## SOURCE TEXT:
******

Sunday, February 27, 2022
Luke 9:28-36
1.
Cruciform #1 (Polly Castor) |
When we’re reading scripture, we’re bringing to these ancient texts our hopes, hurts and (most importantly) our hermeneutics. There’s a word you don’t hear at the grocery story: hermeneutics. But they matter in the church. For example, if your hermeneutic is personal salvation, if you believe scripture exists to save your soul, then you’re going to read these gospel stories to decipher that truth: that singular path by which you might find comfort, reassurance and even salvation itself. That’s one hermeneutic. And it drives a lot of biblical study. And a lot of preaching in the church.
But the hermeneutic that seems to drive Luke—and it’s unfolding in the story this morning—the hermeneutic that seems to drive Luke is discipleship. Discipleship. Across the pages and parables of Luke’s gospel, Jesus is most committed to teaching a particular practice, and gathering a particular kind of people, and building a particular kind of community. If your hermeneutic is discipleship, you’re not sifting through the gospel for clues to your own salvation, for tips on avoiding your own destruction; you’re reading Luke’s story to encounter a teacher, a presence, a tradition of wisdom that seeks your transformation and growth. And I think I’ll amend that just a bit. If your hermeneutic is discipleship, you’re reading to encounter a teacher, a presence, a tradition of wisdom that seeks not just your transformation, but ours, the church’s, even the world’s.

******

## SOURCE MATERIAL:
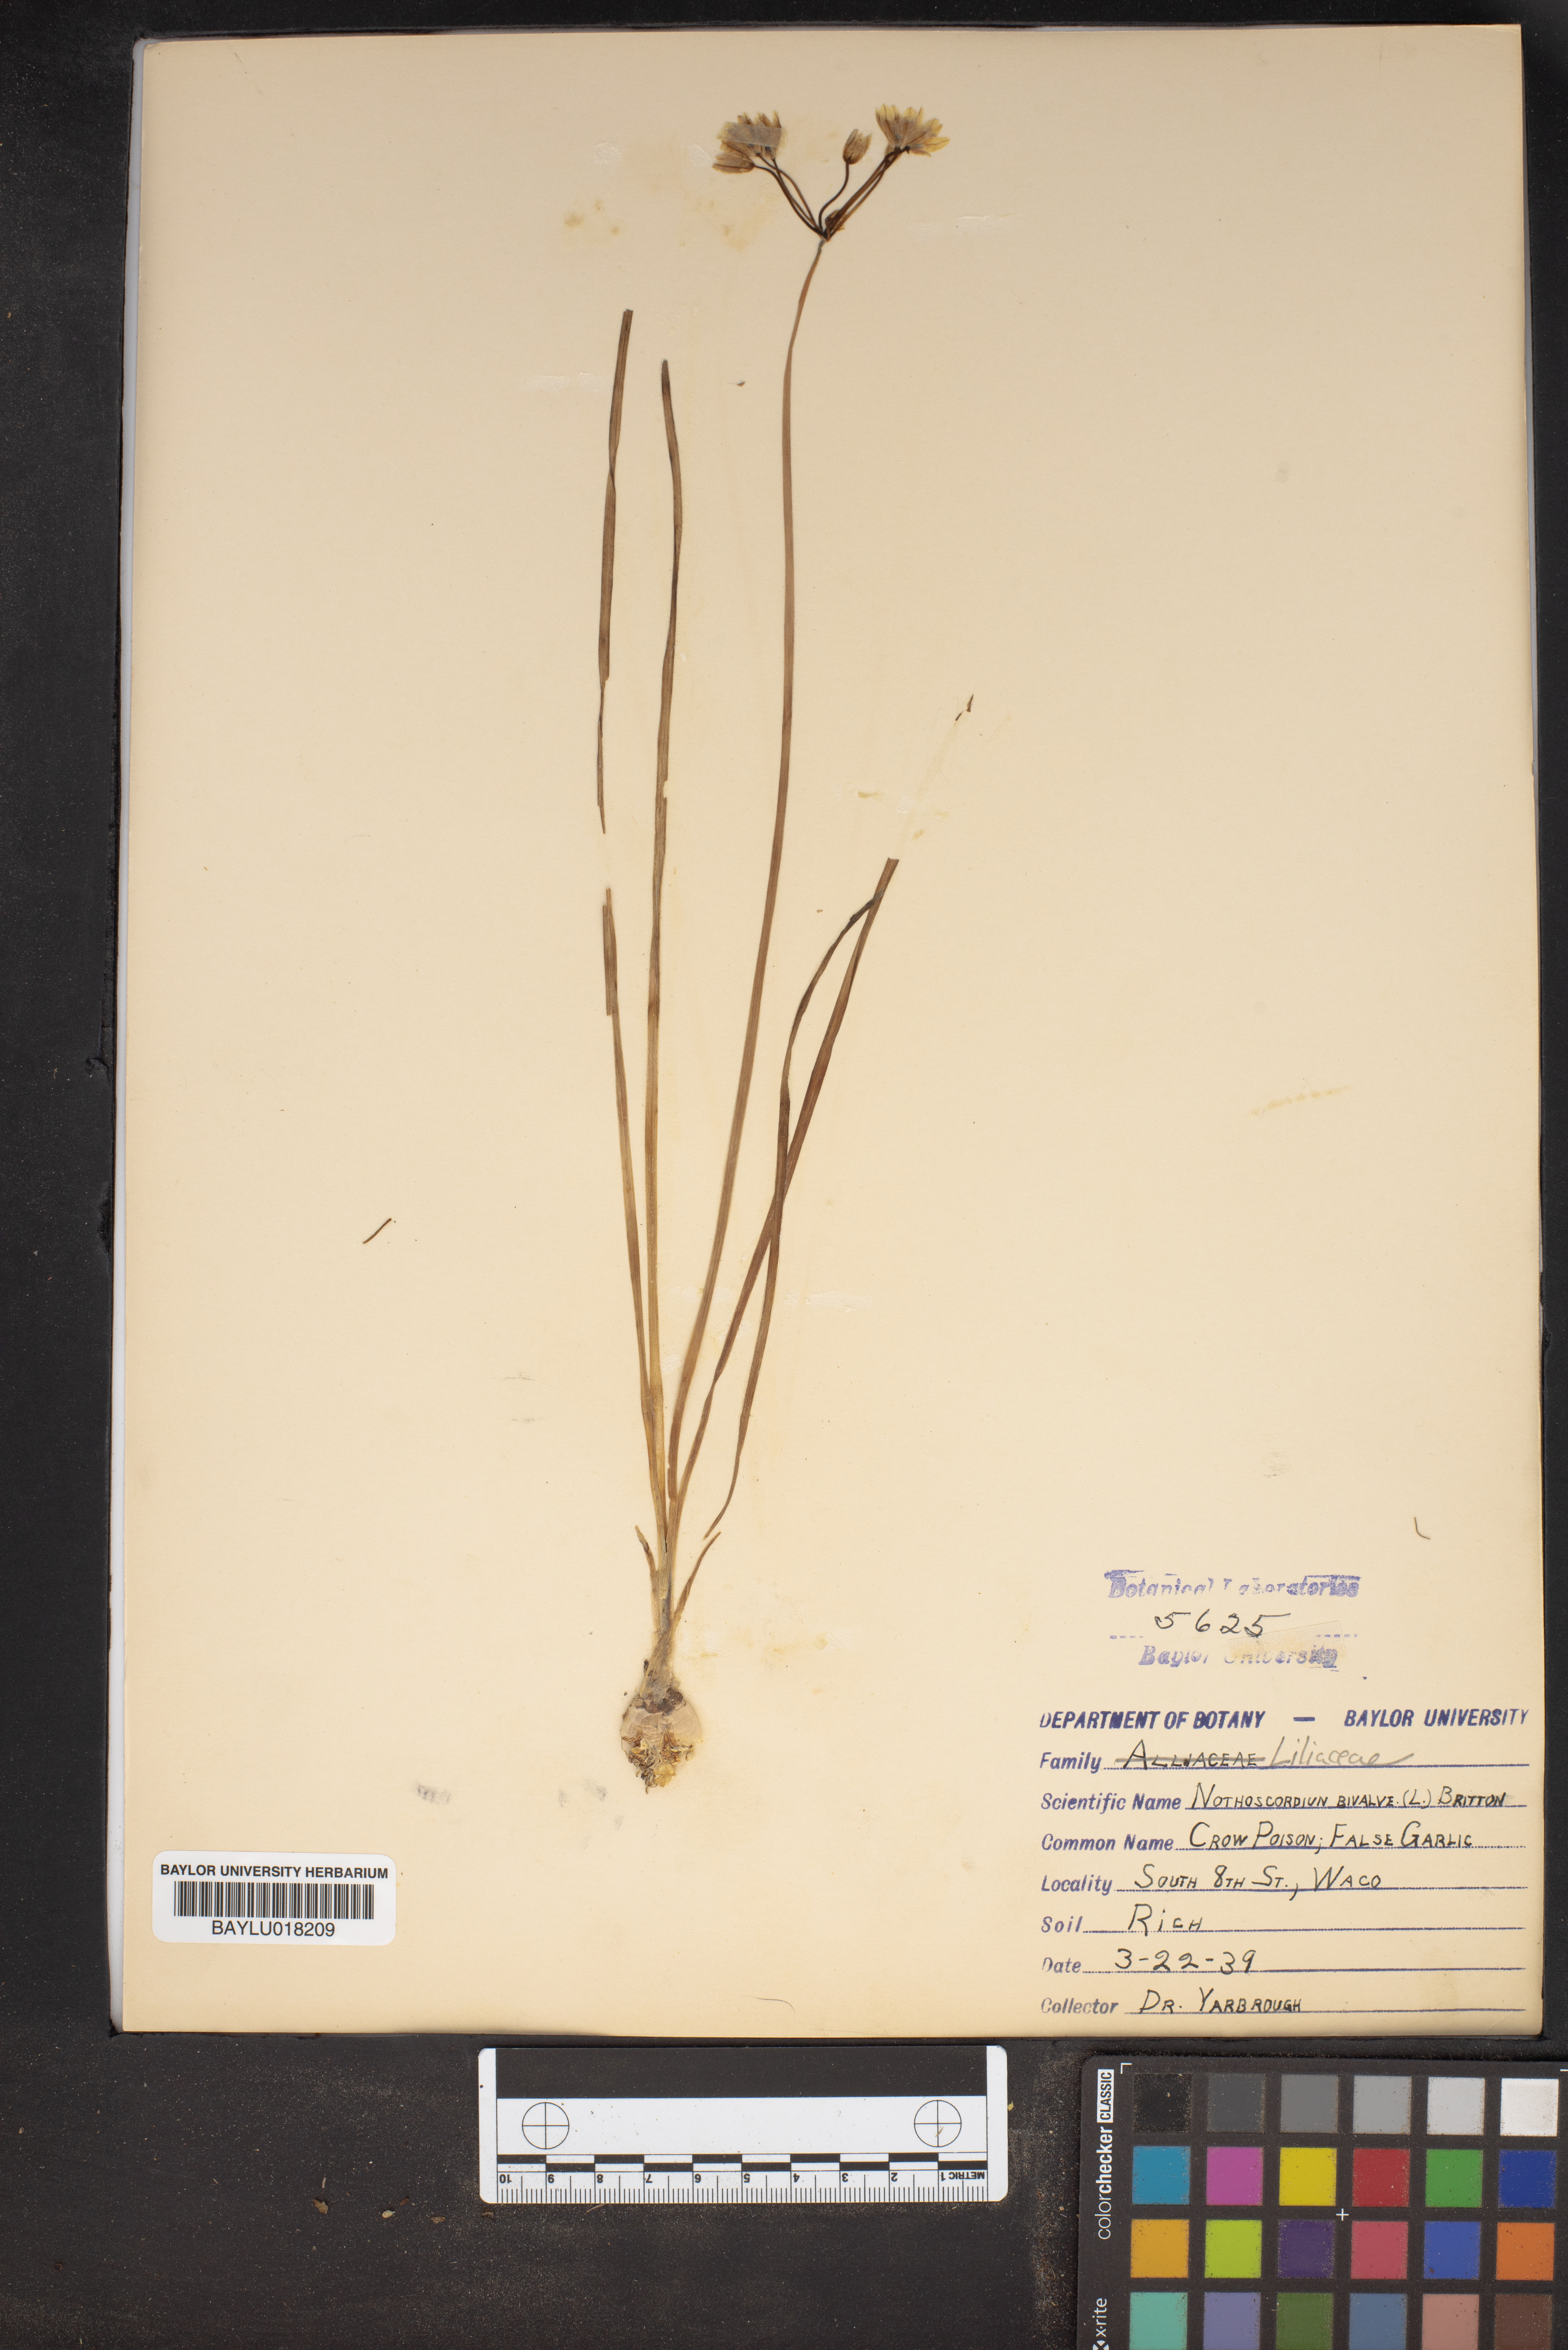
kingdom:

******

## WHAT IS NEEDED:
Continue the sermon on discipleship in Luke from its last sentence. The listing comes from a separate source and has nothing to do with the sermon.

## RIGHT ANSWER:
Discipleship is a daily walk. It’s a lifelong journey. It’s not a 59 minute Sunday service. Or a 15 minute Sunday sermon. And it’s hardly a four-part formula for salvation either. Discipleship is a spiritual stirring, a human awakening and (most importantly) a shared project of prayer and persistence and resistance in a world at war with itself. And if you read Luke’s gospel as an invitation to discipleship, you find yourself drawn—with a cast of characters, by the way—you find yourself drawn into a strange, disruptive, but yes, a delightful movement. Prayer and persistence and resistance.
Yesterday in Portsmouth Bill McKibben spoke to a crowd of church folks about climate change, and the urgency of social and spiritual transformation in our time. To be honest, I’m not sure he mentioned Jesus even once—not by name—but he was talking for sure about discipleship. About the wisdom that transforms us into collaborators and revolutionaries. About the tradition that releases in us the power of love, blessing and nonviolence. He’s intense, Bill McKibben is, and he pulls no punches. But every time he speaks on climate change, he voices this disruptive call to discipleship. And it’s so much like Jesus. “We’re late enough in this game,” he says, "that you can’t make the math work one Prius at a time. So the most important thing an individual can do”—and again, this is Bill McKibben—“the most important thing an individual can do is be a little less of an individual, and join together with others in building movements, that allow us to really challenge the economic and political status quo.”
By the way, he said we have seven years and two months to get this right. On climate change. So discipleship, and movements, and the transformation of our lives and communities? Urgently.
2.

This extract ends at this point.